**** Data listing ****

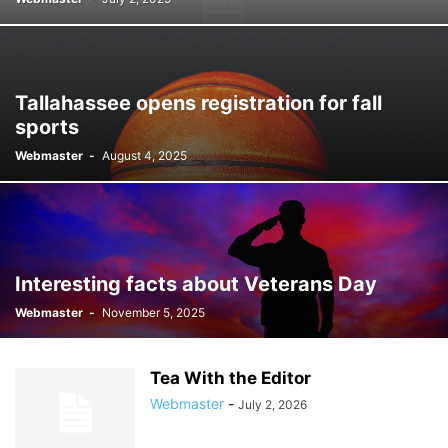
Tallahassee opens registration for fall
sports
Webmaster
-
August 4, 2025
Interesting facts about Veterans Day
Webmaster
-
November 5, 2025
Tea With the Editor
Webmaster
-
July 2, 2026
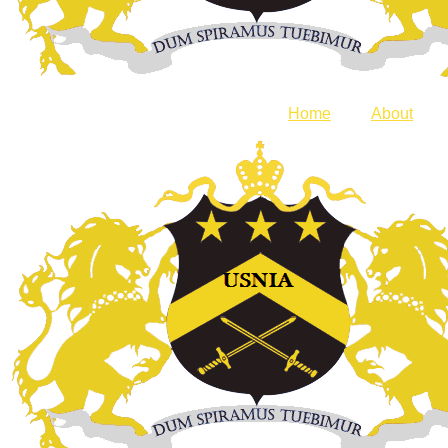
Home
About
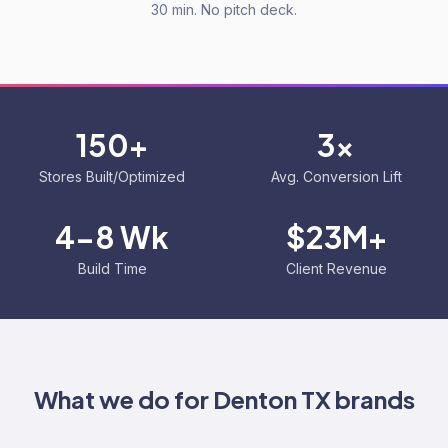
30 min. No pitch deck.
150+
3x
Stores Built/Optimized
Avg. Conversion Lift
4-8 Wk
$23M+
Build Time
Client Revenue
What we do for
Denton TX
brands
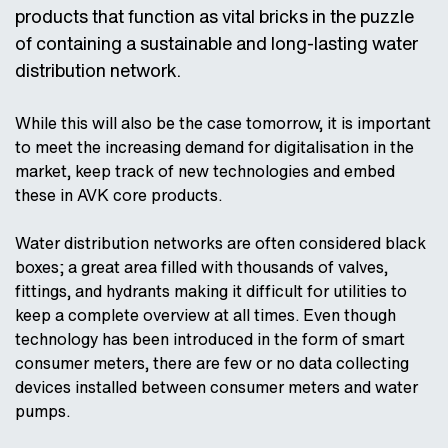
AVK Industrial Nederland
NL
EN
products that function as vital bricks in the puzzle
Wouter Witzel (The Netherlands)
AVK Syntec (China)
of containing a sustainable and long-lasting water
AVK Industrial Solutions S.r.l. (Italy)
AVK Taiwan
ZH
EN
distribution network.
AVK International (Continental Europe)
AVK UK
AVK International - Africa
EN
FR
While this will also be the case tomorrow, it is important
AVK Valves Indonesia
ID
EN
AVK International - Azerbaijan
to meet the increasing demand for digitalisation in the
AVK Valves Korea
EN
KO
market, keep track of new technologies and embed
AVK International - The Balkans
these in AVK core products.
AVK Válvulas (España & Portugal)
ES
PT
AVK International - Eurasia
AVK Válvulas do Brasil
Water distribution networks are often considered black
AVK International - Greece
boxes; a great area filled with thousands of valves,
AVK Vietnam
VI
EN
fittings, and hydrants making it difficult for utilities to
AVK VOD-KA A.S. (Czech Republic)
keep a complete overview at all times. Even though
technology has been introduced in the form of smart
AVK Watecom (Middle East)
consumer meters, there are few or no data collecting
Cyl (Spain)
ES
EN
devices installed between consumer meters and water
Furnes Jernstøperi (Norway)
pumps.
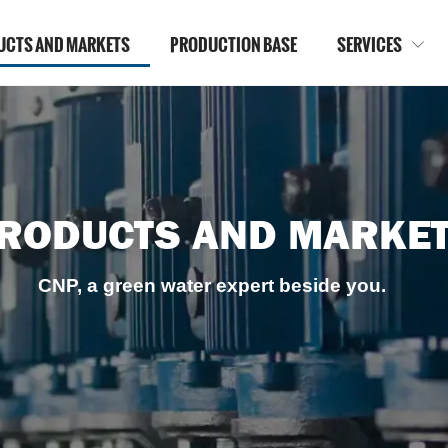
UCTS AND MARKETS
PRODUCTION BASE
SERVICES

RODUCTS AND MARKE
CNP, a green water expert beside you.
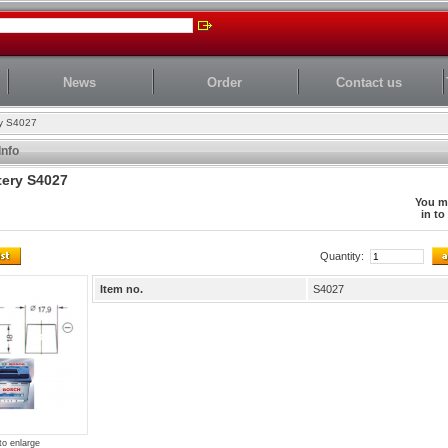
News
Order
Contact us
ry S4027
Info
tery S4027
You m
in to
Quantity:
Item no.
S4027
to enlarge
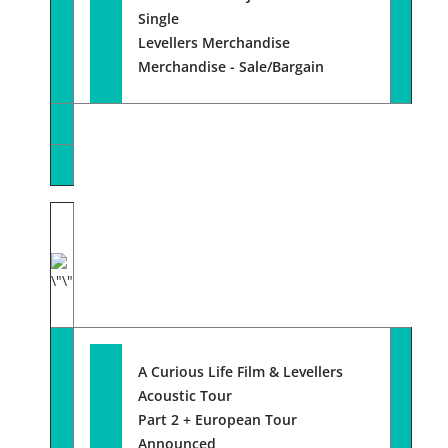
Single
Levellers Merchandise
Merchandise - Sale/Bargain
A Curious Life Film & Levellers
Acoustic Tour
Part 2 + European Tour
Announced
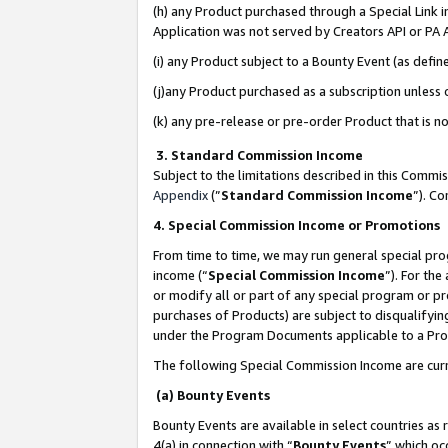
(h) any Product purchased through a Special Link 
Application was not served by Creators API or PA A
(i) any Product subject to a Bounty Event (as def
(j)any Product purchased as a subscription unless
(k) any pre-release or pre-order Product that is no
3. Standard Commission Income
Subject to the limitations described in this Comm
Appendix
(”
Standard Commission Income
”). C
4. Special Commission Income or Promotions
From time to time, we may run general special pro
income (“
Special Commission Income
”). For th
or modify all or part of any special program or p
purchases of Products) are subject to disqualifying
under the Program Documents applicable to a Produ
The following Special Commission Income are curr
(a) Bounty Events
Bounty Events are available in select countries as 
4(a) in connection with “
Bounty Events
” which oc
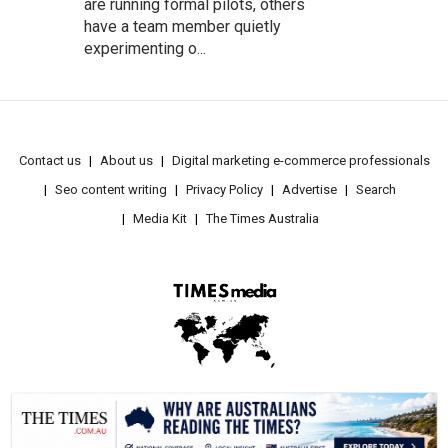
are running formal pilots, others
have a team member quietly
experimenting o...
Contact us
About us
Digital marketing e-commerce professionals
Seo content writing
Privacy Policy
Advertise
Search
Media Kit
The Times Australia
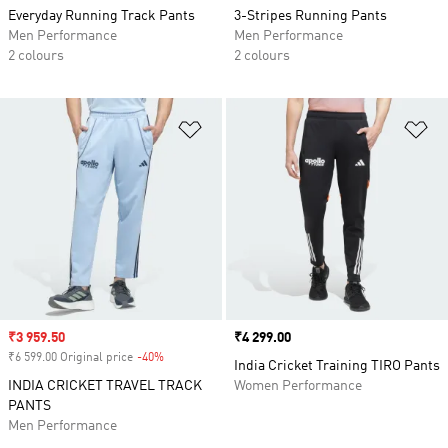
Everyday Running Track Pants
3-Stripes Running Pants
Men Performance
Men Performance
2 colours
2 colours
Add to Wishlist
Ad
Sale price
₹3 959.50
Price
₹4 299.00
₹6 599.00 Original price
-40%
Discount
India Cricket Training TIRO Pants
INDIA CRICKET TRAVEL TRACK
Women Performance
PANTS
Men Performance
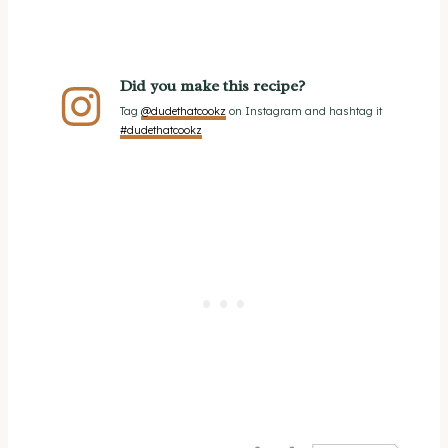
Did you make this recipe?
Tag
@dudethatcookz
on Instagram and hashtag it
#dudethatcookz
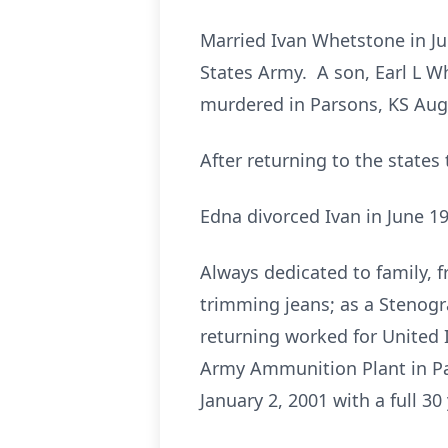
Married Ivan Whetstone in Ju
States Army. A son, Earl L W
murdered in Parsons, KS Aug
After returning to the states
Edna divorced Ivan in June 1
Always dedicated to family, 
trimming jeans; as a Stenogra
returning worked for United 
Army Ammunition Plant in Par
January 2, 2001 with a full 30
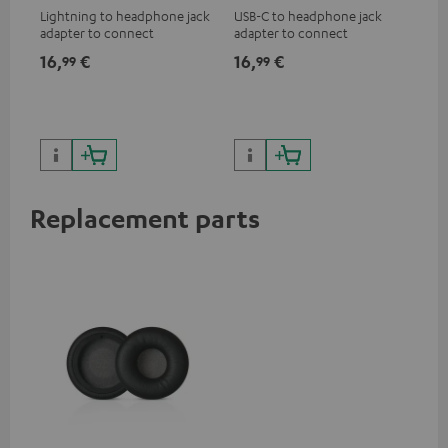
Lightning to headphone jack
USB-C to headphone jack
Hig
adapter to connect
adapter to connect
hol
headphones, cables or audio
headphones or cables with
he
16,
€
16,
€
34
99
99
devices with 3.5 mm jack plug
3.5mm jack plug to Android
to iPhone, iPad, iPod etc., MFI
smartphones etc.
certified, 100% compatible
Replacement parts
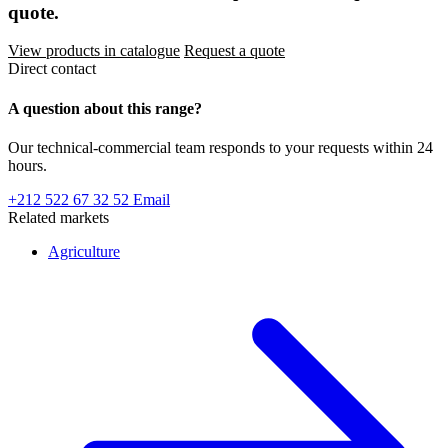
quote.
View products in catalogue
Request a quote
Direct contact
A question about this range?
Our technical-commercial team responds to your requests within 24
hours.
+212 522 67 32 52
Email
Related markets
Agriculture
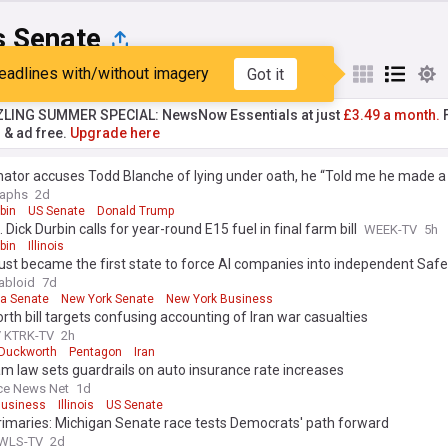
is Senate
eadlines with/without imagery
Got it
st
Popular
My Sources
ZLING SUMMER SPECIAL: NewsNow Essentials at just
£3.49 a month.
F
r & ad free.
Upgrade here
nator accuses Todd Blanche of lying under oath, he “Told me he made a
raphs
2d
bin
US Senate
Donald Trump
 Dick Durbin calls for year-round E15 fuel in final farm bill
WEEK-TV
5h
bin
Illinois
s just became the first state to force AI companies into independent Safe
abloid
7d
ia Senate
New York Senate
New York Business
th bill targets confusing accounting of Iran war casualties
/ KTRK-TV
2h
Duckworth
Pentagon
Iran
lam law sets guardrails on auto insurance rate increases
ce News Net
1d
 Business
Illinois
US Senate
rimaries: Michigan Senate race tests Democrats' path forward
 WLS-TV
2d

****

## [Your objective]
Each record above needs to be retyped exactly, without any pictures.

## [Answer to this problem]
Tallahassee opens registration for fall
sports
Webmaster
-
August 4, 2025
Interesting facts about Veterans Day
Webmaster
-
November 5, 2025
Tea With the Editor
Webmaster
-
July 2, 2026
Home
About
30 min. No pitch deck.
150+
3x
Stores Built/Optimized
Avg. Conversion Lift
4-8 Wk
$23M+
Build Time
Client Revenue
What we do for
Denton TX
brands
AVK Industrial Nederland
NL
EN
products that function as vital bricks in the puzzle
Wouter Witzel (The Netherlands)
AVK Syntec (China)
of containing a sustainable and long-lasting water
AVK Industrial Solutions S.r.l. (Italy)
AVK Taiwan
ZH
EN
distribution network.
AVK International (Continental Europe)
AVK UK
AVK International - Africa
EN
FR
While this will also be the case tomorrow, it is important
AVK Valves Indonesia
ID
EN
AVK International - Azerbaijan
to meet the increasing demand for digitalisation in the
AVK Valves Korea
EN
KO
market, keep track of new technologies and embed
AVK International - The Balkans
these in AVK core products.
AVK Válvulas (España & Portugal)
ES
PT
AVK International - Eurasia
AVK Válvulas do Brasil
Water distribution networks are often considered black
AVK International - Greece
boxes; a great area filled with thousands of valves,
AVK Vietnam
VI
EN
fittings, and hydrants making it difficult for utilities to
AVK VOD-KA A.S. (Czech Republic)
keep a complete overview at all times. Even though
technology has been introduced in the form of smart
AVK Watecom (Middle East)
consumer meters, there are few or no data collecting
Cyl (Spain)
ES
EN
devices installed between consumer meters and water
Furnes Jernstøperi (Norway)
pumps.
UCTS AND MARKETS
PRODUCTION BASE
SERVICES

RODUCTS AND MARKE
CNP, a green water expert beside you.
News
Order
Contact us
ry S4027
Info
tery S4027
You m
in to
Quantity:
Item no.
S4027
to enlarge
Single
Levellers Merchandise
Merchandise - Sale/Bargain
A Curious Life Film & Levellers
Acoustic Tour
Part 2 + European Tour
Announced
(h) any Product purchased through a Special Link 
Application was not served by Creators API or PA A
(i) any Product subject to a Bounty Event (as def
(j)any Product purchased as a subscription unless
(k) any pre-release or pre-order Product that is no
3. Standard Commission Income
Subject to the limitations described in this Comm
Appendix
(”
Standard Commission Income
”). C
4. Special Commission Income or Promotions
From time to time, we may run general special pro
income (“
Special Commission Income
”). For th
or modify all or part of any special program or p
purchases of Products) are subject to disqualifying
under the Program Documents applicable to a Produ
The following Special Commission Income are curr
(a) Bounty Events
Bounty Events are available in select countries as 
4(a) in connection with “
Bounty Events
” which oc
are running formal pilots, others
have a team member quietly
experimenting o...
Contact us
About us
Digital marketing e-commerce professionals
Seo content writing
Privacy Policy
Advertise
Search
Media Kit
The Times Australia
Everyday Running Track Pants
3-Stripes Running Pants
Men Performance
Men Performance
2 colours
2 colours
Add to Wishlist
Ad
Sale price
₹3 959.50
Price
₹4 299.00
₹6 599.00 Original price
-40%
Discount
India Cricket Training TIRO Pants
INDIA CRICKET TRAVEL TRACK
Women Performance
PANTS
Men Performance
Did you make this recipe?
Tag
@dudethatcookz
on Instagram and hashtag it
#dudethatcookz
Married Ivan Whetstone in Ju
States Army. A son, Earl L W
murdered in Parsons, KS Aug
After returning to the states
Edna divorced Ivan in June 1
Always dedicated to family, 
trimming jeans; as a Stenogra
returning worked for United 
Army Ammunition Plant in Par
January 2, 2001 with a full 30
Lightning to headphone jack
USB-C to headphone jack
Hig
adapter to connect
adapter to connect
hol
headphones, cables or audio
headphones or cables with
he
16,
€
16,
€
34
99
99
devices with 3.5 mm jack plug
3.5mm jack plug to Android
to iPhone, iPad, iPod etc., MFI
smartphones etc.
certified, 100% compatible
Replacement parts
quote.
View products in catalogue
Request a quote
Direct contact
A question about this range?
Our technical-commercial team responds to your requests within 24
hours.
+212 522 67 32 52
Email
Related markets
Agriculture
is Senate
eadlines with/without imagery
Got it
st
Popular
My Sources
ZLING SUMMER SPECIAL: NewsNow Essentials at just
£3.49 a month.
F
r & ad free.
Upgrade here
nator accuses Todd Blanche of lying under oath, he “Told me he made a
raphs
2d
bin
US Senate
Donald Trump
 Dick Durbin calls for year-round E15 fuel in final farm bill
WEEK-TV
5h
bin
Illinois
s just became the first state to force AI companies into independent Safe
abloid
7d
ia Senate
New York Senate
New York Business
th bill targets confusing accounting of Iran war casualties
/ KTRK-TV
2h
Duckworth
Pentagon
Iran
lam law sets guardrails on auto insurance rate increases
ce News Net
1d
 Business
Illinois
US Senate
rimaries: Michigan Senate race tests Democrats' path forward
 WLS-TV
2d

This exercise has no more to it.